> _YOUR GOAL_
For this exercise, reproduce each entry below exactly, excluding pictures.

> _EXTRACTED RECORDS_
- - - -

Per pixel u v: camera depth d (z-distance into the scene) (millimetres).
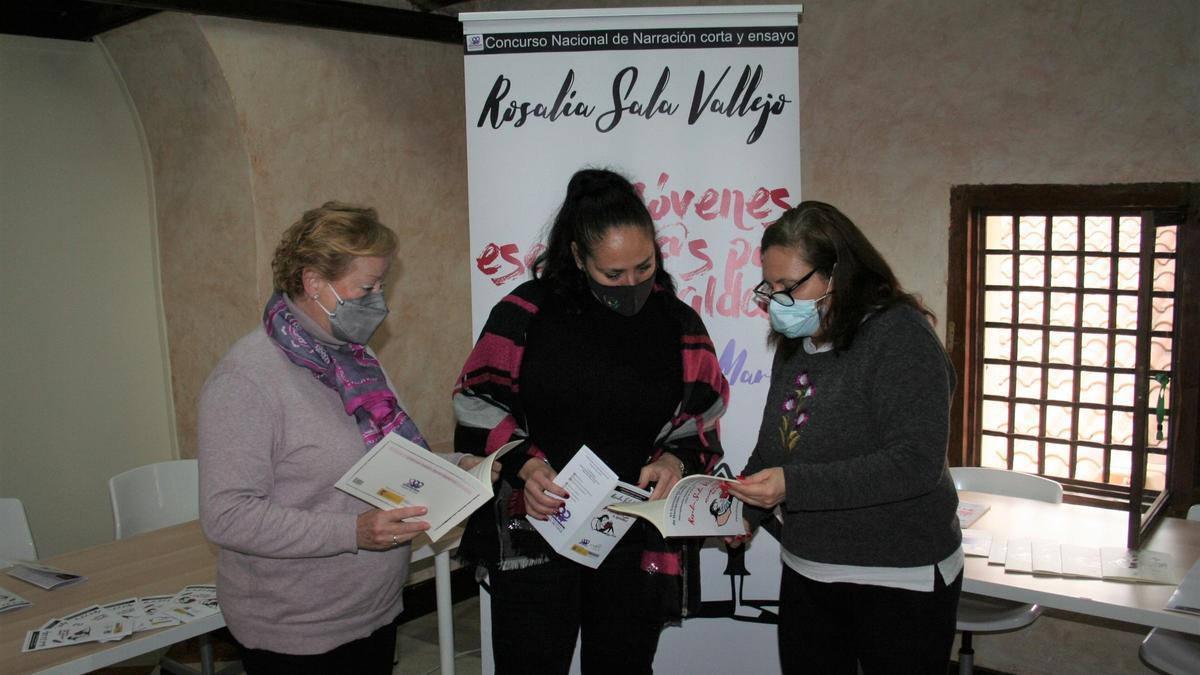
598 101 2418
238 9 2947
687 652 2543
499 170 2418
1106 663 2973
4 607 1946
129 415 3561
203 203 3371
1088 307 2996
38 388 3289
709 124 2436
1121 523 2467
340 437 1551
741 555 2477
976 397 3219
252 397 1474
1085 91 2758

- - - -

> _EXERCISE RESULT_
Per pixel u v: camera depth d (z-distance into the scene) (millimetres).
598 101 2418
238 9 2947
687 652 2543
499 170 2418
1106 663 2973
4 607 1946
129 415 3561
203 203 3371
1088 307 2996
38 388 3289
709 124 2436
1121 523 2467
340 437 1551
741 555 2477
976 397 3219
252 397 1474
1085 91 2758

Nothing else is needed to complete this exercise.